I did a bit of googling, and it looks like we have a pretty normal life expectancy.  Obviously some of the medications we take can cause other problems, and there's a slightly higher risk of colon cancer for people with IBD, but overall it sounds like there's no reason you can't live to a ripe old age.


----------



## fateful_one

I think that if the Crohn's is severe later in life...like in your 70's or 80's when your already weakened that complications could be fatal. Although I have heard that Crohn's usually is less severe at that age.   In my own experience, it isn't the Crohn's thats bad, its the medications.  I could have died from a complication I had w/ Humira, I almost went into septic shock! After sometime in the hospital, I was fine though


----------



## Jer's Girl

In my understanding, we do not die from the disease, but can die from complications from the disease.


----------



## effdee

What Jer's Girl said. Complications from the disease, medications, or treatment could contribute.
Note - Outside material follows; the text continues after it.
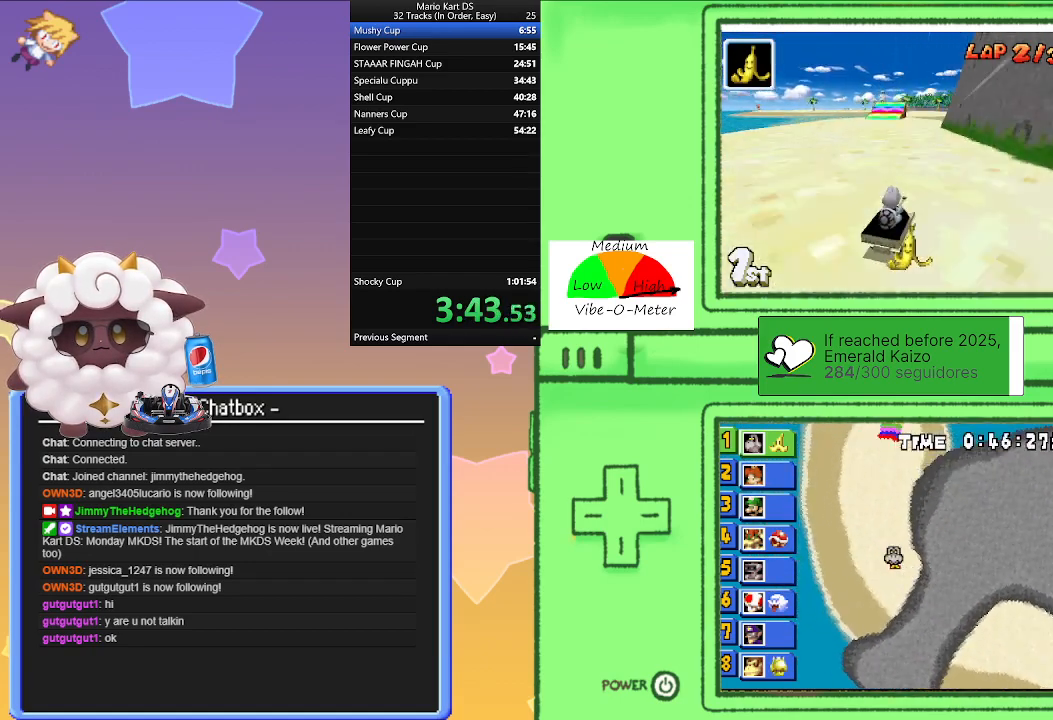
{"buttons": ["A", "R1"], "left_stick": "left", "events": [[17, "left_stick", "left"], [217, "left_stick", "right"], [450, "left_stick", "left"]]}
Crohn's also increases the risk of cancer.


----------



## countrycoffeehouse

thanks guys  Glad to know that I should live a long enough life.  Right at this moment I just feel like I am dying.. but such is life in a out of control unmedicated flare.. 3 months is going to be the death of me.. i bought some rice protein and I will be drinking some of that in a smoothy and I have a few AWFUL ensures.. I am dropping weight and have about 4 more pounds before I start to look pretty scary.. I have lost 14 since August 18th..


----------



## Christy

All I know is that when it was time for my term life insurance to renew and the company found out I had even a chance of having Crohn's, they flat out refused to insure me.   Jerks .....


----------



## Lucy

I plan to live long enough to spend my kids inheritance. Lol They can save their own money.


----------



## Crohn's 35

Lucy said:


> I plan to live long enough to spend my kids inheritance. Lol They can save their own money.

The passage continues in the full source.